Lumineuse première année
Le pitch est simplissime sans tomber dans le simplisme.
Deux étudiants.
À droite Benjamin, fils d’un chirurgien et d’une historienne, frère d’un centralien, fluide en tout. Même quand il jogge, il est fluide, léger, facile, et rapide. De la caste des bien nés, une cuillère d’argent dans les viscères, et qui baignent depuis toujours dans les codes des bêtes à concours, y naviguent avec grâce et naturel, et avec ce petit «plus», que les jaloux nomment pudiquement «des facilités d’apprentissage». A l’aise en tout sauf avec son père, une raclure qui ne le trouve jamais assez bien.
À gauche Antoine. Il dors loin de la fac en banlieue moyenne, né de parents moyens, d’une intelligence moyenne, d’une foulée désunie et inefficace, mais au moins lui il a un objectif, une obsession, un cauchemar plus qu’un rêve : devenir médecin.
Antoine triple sa P1. L’inhumaine première année de médecine, 10% seulement des P1 gagnent leurs places en P2. Le fameux numerus clausus.
Benjamin débarque de son bac S, sans avoir suivi le stage de pré-rentrée en août, il ne connaissait même pas l’existence de ce stage. Dilettante, il fait médecine sans conviction parce qu’il n’a pas encore trouvé sa voix, alors il suit celle de son géniteur.
Antoine, ça fait déjà 2 ans qu’il rédige inlassablement des fiches, qu’il ingurgite tous les noms des nerfs et des os humains, qu’il se bat contre les dérivées et les intégrales, qu’il encaisse les ondes physiques et cherche à correctement à les réfléchir. Sans succès notable. Péniblement.
Ces deux là vont devenir amis, la parabole de la carpe et du lapin reptilien. Car réussir en P1 fait appel au cortex reptilien, à la mémoire bien plus que la compréhension.

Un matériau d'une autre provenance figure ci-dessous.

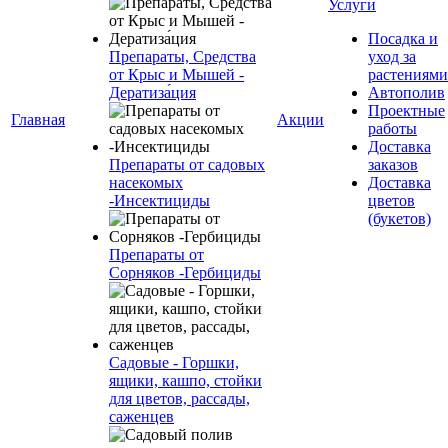
Услуги
Посадка и
Препараты, Средства
уход за
от Крыс и Мышей -
растениями
Дератиза́ция
Автополив
Проектные
Главная
Акции
работы
Доставка
Препараты от садовых
заказов
насекомых
Доставка
-Инсектициды
цветов
(букетов)
Препараты от
Сорняков -Гербициды
Садовые - Горшки,
ящики, кашпо, стойки
для цветов, рассады,
саженцев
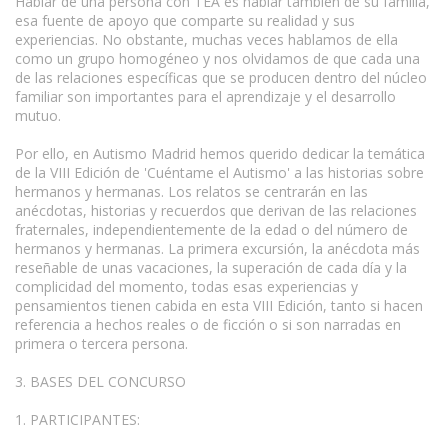
Hablar de una persona con TEA es hablar también de su familia,
esa fuente de apoyo que comparte su realidad y sus
experiencias. No obstante, muchas veces hablamos de ella
como un grupo homogéneo y nos olvidamos de que cada una
de las relaciones específicas que se producen dentro del núcleo
familiar son importantes para el aprendizaje y el desarrollo
mutuo.
Por ello, en Autismo Madrid hemos querido dedicar la temática
de la VIII Edición de 'Cuéntame el Autismo' a las historias sobre
hermanos y hermanas. Los relatos se centrarán en las
anécdotas, historias y recuerdos que derivan de las relaciones
fraternales, independientemente de la edad o del número de
hermanos y hermanas. La primera excursión, la anécdota más
reseñable de unas vacaciones, la superación de cada día y la
complicidad del momento, todas esas experiencias y
pensamientos tienen cabida en esta VIII Edición, tanto si hacen
referencia a hechos reales o de ficción o si son narradas en
primera o tercera persona.
3. BASES DEL CONCURSO
1. PARTICIPANTES:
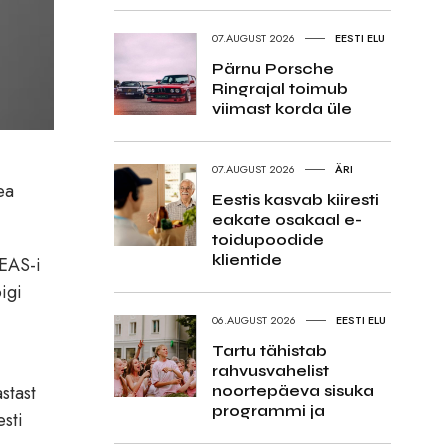
07.AUGUST 2026
EESTI ELU
Pärnu Porsche
Ringrajal toimub
viimast korda üle
07.AUGUST 2026
ÄRI
ea
Eestis kasvab kiiresti
eakate osakaal e-
toidupoodide
klientide
 EAS-i
igi
06.AUGUST 2026
EESTI ELU
Tartu tähistab
rahvusvahelist
stast
noortepäeva sisuka
programmi ja
sti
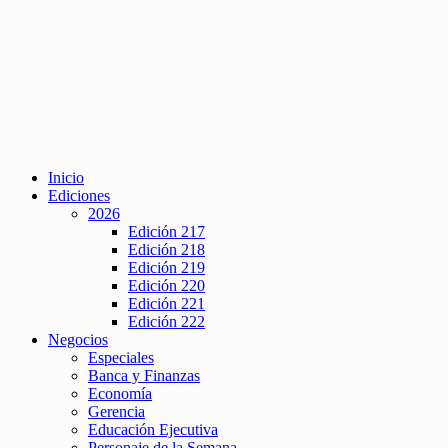
Inicio
Ediciones
2026
Edición 217
Edición 218
Edición 219
Edición 220
Edición 221
Edición 222
Negocios
Especiales
Banca y Finanzas
Economía
Gerencia
Educación Ejecutiva
Personaje de la Semana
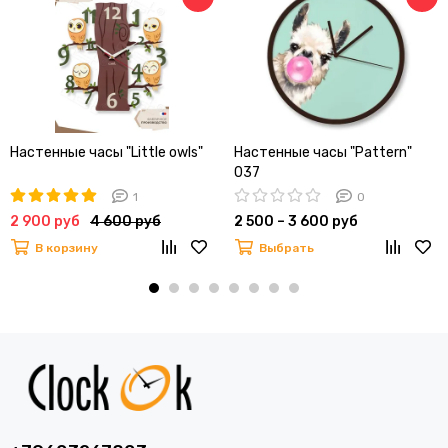
Настенные часы "Little owls"
Настенные часы "Pattern"
037
1
0
2 900 руб
4 600 руб
2 500 – 3 600 руб
В корзину
Выбрать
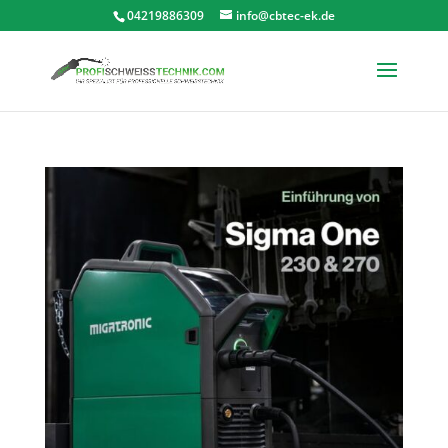
04219886309
info@cbtec-ek.de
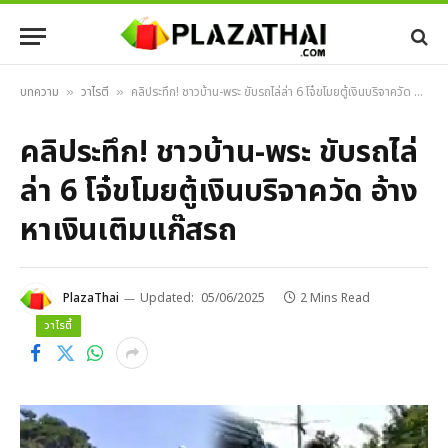
บทความ
วาไรตี้
คลิประทึก! ชาวบ้าน-พระ ขับรถไล่ล่า 6 โจ๋ขโมยตู้เงินบริจาควัด อ้างหาเงินเติมแก๊สรถ
»
»
คลิประทึก! ชาวบ้าน-พระ ขับรถไล่
ล่า 6 โจ๋ขโมยตู้เงินบริจาควัด อ้าง
หาเงินเติมแก๊สรถ
PlazaThai
Updated:
05/06/2025
2 Mins Read
วาไรตี้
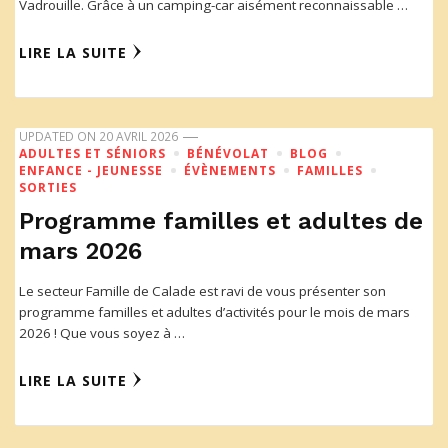
Vadrouille. Grâce à un camping-car aisément reconnaissable …
LIRE LA SUITE
UPDATED ON
20 AVRIL 2026
ADULTES ET SÉNIORS
BÉNÉVOLAT
BLOG
ENFANCE - JEUNESSE
ÉVÈNEMENTS
FAMILLES
SORTIES
Programme familles et adultes de
mars 2026
Le secteur Famille de Calade est ravi de vous présenter son
programme familles et adultes d’activités pour le mois de mars
2026 ! Que vous soyez à …
LIRE LA SUITE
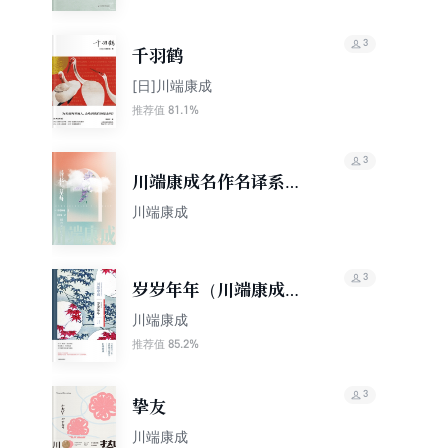
3
千羽鹤
[日]川端康成
81.1%
推荐值
3
川端康成名作名译系
列：藤花与草莓
川端康成
3
岁岁年年（川端康成作
品系列）
川端康成
85.2%
推荐值
3
挚友
川端康成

Ça tombe bien, Benjamin il est super fort en mémoire! Et il sait comment transmettre, faire comprendre, faire mémoriser. Sans spoiler, si Antoine passe en P2 à la fin du film et de l’année, c’est uniquement grâce à Benjamin. La motivation d’Antoine, sa passion folle qui le pousse à aller espionner les 3emes années en cours d’autopsies comme d’autres vont sur YouPorn, ne suffit pas. Ce n’est pas triste, non, c’est la vie, son injustice et ses opportunités qu’il faut savoir saisir. Antoine s’accroche à Benjamin comme un naufragé s’accroche à un bateau pilote, et une fois à bon port, arrivé in extremis sur le quai P2, Antoine remercie Benjamin d’un regard d’une infinie gratitude.
La photographie du film est magnifique, les plans intimistes dans la chambre de bonne de Benjamin alternant avec les scènes de foules d’étudiants. Mécanique simple et forte. Et les deux jeunes acteurs, impeccables de justesse et de pudeur, offrent et reçoivent tour à tour.
Tout finit bien. Antoine sera médecin et Benjamin se libère de son père. Tout est à sa place.